## Brief:
Please output every line of text in each of the rows below, reproducing each one character for character.

## Data records:
· · · · ·

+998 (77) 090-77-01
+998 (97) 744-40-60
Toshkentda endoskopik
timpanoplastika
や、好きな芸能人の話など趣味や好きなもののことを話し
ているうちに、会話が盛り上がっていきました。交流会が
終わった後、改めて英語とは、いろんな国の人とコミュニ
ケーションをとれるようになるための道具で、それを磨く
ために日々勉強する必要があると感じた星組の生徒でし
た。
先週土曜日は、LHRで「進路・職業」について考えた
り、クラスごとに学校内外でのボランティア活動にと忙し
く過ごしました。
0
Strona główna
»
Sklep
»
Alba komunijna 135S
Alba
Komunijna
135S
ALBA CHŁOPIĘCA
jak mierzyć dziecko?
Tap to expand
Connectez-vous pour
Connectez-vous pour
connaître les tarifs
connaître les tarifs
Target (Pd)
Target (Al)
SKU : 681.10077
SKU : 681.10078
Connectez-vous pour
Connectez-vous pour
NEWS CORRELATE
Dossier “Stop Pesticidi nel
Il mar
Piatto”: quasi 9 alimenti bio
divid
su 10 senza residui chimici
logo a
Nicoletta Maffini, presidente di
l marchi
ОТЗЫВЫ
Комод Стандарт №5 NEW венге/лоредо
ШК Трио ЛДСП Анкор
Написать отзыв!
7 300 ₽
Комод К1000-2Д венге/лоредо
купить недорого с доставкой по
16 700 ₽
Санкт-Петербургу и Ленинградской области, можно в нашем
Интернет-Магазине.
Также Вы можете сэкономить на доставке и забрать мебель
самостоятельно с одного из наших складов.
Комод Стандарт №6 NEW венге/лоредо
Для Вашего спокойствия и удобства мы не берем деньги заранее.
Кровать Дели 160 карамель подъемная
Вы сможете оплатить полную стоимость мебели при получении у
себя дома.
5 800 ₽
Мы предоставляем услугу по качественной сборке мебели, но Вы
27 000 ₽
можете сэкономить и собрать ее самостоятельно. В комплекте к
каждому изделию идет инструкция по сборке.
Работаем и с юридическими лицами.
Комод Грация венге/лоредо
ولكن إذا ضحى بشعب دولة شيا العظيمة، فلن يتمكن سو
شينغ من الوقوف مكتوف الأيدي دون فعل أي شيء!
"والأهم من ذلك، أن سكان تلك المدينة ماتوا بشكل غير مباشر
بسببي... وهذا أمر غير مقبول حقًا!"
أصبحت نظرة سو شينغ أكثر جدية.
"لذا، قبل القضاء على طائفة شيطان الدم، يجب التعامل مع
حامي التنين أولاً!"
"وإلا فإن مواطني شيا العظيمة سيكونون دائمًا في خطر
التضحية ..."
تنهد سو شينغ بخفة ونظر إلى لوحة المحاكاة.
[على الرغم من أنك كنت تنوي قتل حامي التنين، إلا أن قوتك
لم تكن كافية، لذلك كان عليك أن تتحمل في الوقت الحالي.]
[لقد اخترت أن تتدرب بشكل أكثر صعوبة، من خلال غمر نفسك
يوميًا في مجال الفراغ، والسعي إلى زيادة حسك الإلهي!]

· · · · ·

## Problem solution:
+998 (77) 090-77-01
+998 (97) 744-40-60
Toshkentda endoskopik
timpanoplastika
や、好きな芸能人の話など趣味や好きなもののことを話し
ているうちに、会話が盛り上がっていきました。交流会が
終わった後、改めて英語とは、いろんな国の人とコミュニ
ケーションをとれるようになるための道具で、それを磨く
ために日々勉強する必要があると感じた星組の生徒でし
た。
先週土曜日は、LHRで「進路・職業」について考えた
り、クラスごとに学校内外でのボランティア活動にと忙し
く過ごしました。
0
Strona główna
»
Sklep
»
Alba komunijna 135S
Alba
Komunijna
135S
ALBA CHŁOPIĘCA
jak mierzyć dziecko?
Tap to expand
Connectez-vous pour
Connectez-vous pour
connaître les tarifs
connaître les tarifs
Target (Pd)
Target (Al)
SKU : 681.10077
SKU : 681.10078
Connectez-vous pour
Connectez-vous pour
NEWS CORRELATE
Dossier “Stop Pesticidi nel
Il mar
Piatto”: quasi 9 alimenti bio
divid
su 10 senza residui chimici
logo a
Nicoletta Maffini, presidente di
l marchi
ОТЗЫВЫ
Комод Стандарт №5 NEW венге/лоредо
ШК Трио ЛДСП Анкор
Написать отзыв!
7 300 ₽
Комод К1000-2Д венге/лоредо
купить недорого с доставкой по
16 700 ₽
Санкт-Петербургу и Ленинградской области, можно в нашем
Интернет-Магазине.
Также Вы можете сэкономить на доставке и забрать мебель
самостоятельно с одного из наших складов.
Комод Стандарт №6 NEW венге/лоредо
Для Вашего спокойствия и удобства мы не берем деньги заранее.
Кровать Дели 160 карамель подъемная
Вы сможете оплатить полную стоимость мебели при получении у
себя дома.
5 800 ₽
Мы предоставляем услугу по качественной сборке мебели, но Вы
27 000 ₽
можете сэкономить и собрать ее самостоятельно. В комплекте к
каждому изделию идет инструкция по сборке.
Работаем и с юридическими лицами.
Комод Грация венге/лоредо
ولكن إذا ضحى بشعب دولة شيا العظيمة، فلن يتمكن سو
شينغ من الوقوف مكتوف الأيدي دون فعل أي شيء!
"والأهم من ذلك، أن سكان تلك المدينة ماتوا بشكل غير مباشر
بسببي... وهذا أمر غير مقبول حقًا!"
أصبحت نظرة سو شينغ أكثر جدية.
"لذا، قبل القضاء على طائفة شيطان الدم، يجب التعامل مع
حامي التنين أولاً!"
"وإلا فإن مواطني شيا العظيمة سيكونون دائمًا في خطر
التضحية ..."
تنهد سو شينغ بخفة ونظر إلى لوحة المحاكاة.
[على الرغم من أنك كنت تنوي قتل حامي التنين، إلا أن قوتك
لم تكن كافية، لذلك كان عليك أن تتحمل في الوقت الحالي.]
[لقد اخترت أن تتدرب بشكل أكثر صعوبة، من خلال غمر نفسك
يوميًا في مجال الفراغ، والسعي إلى زيادة حسك الإلهي!]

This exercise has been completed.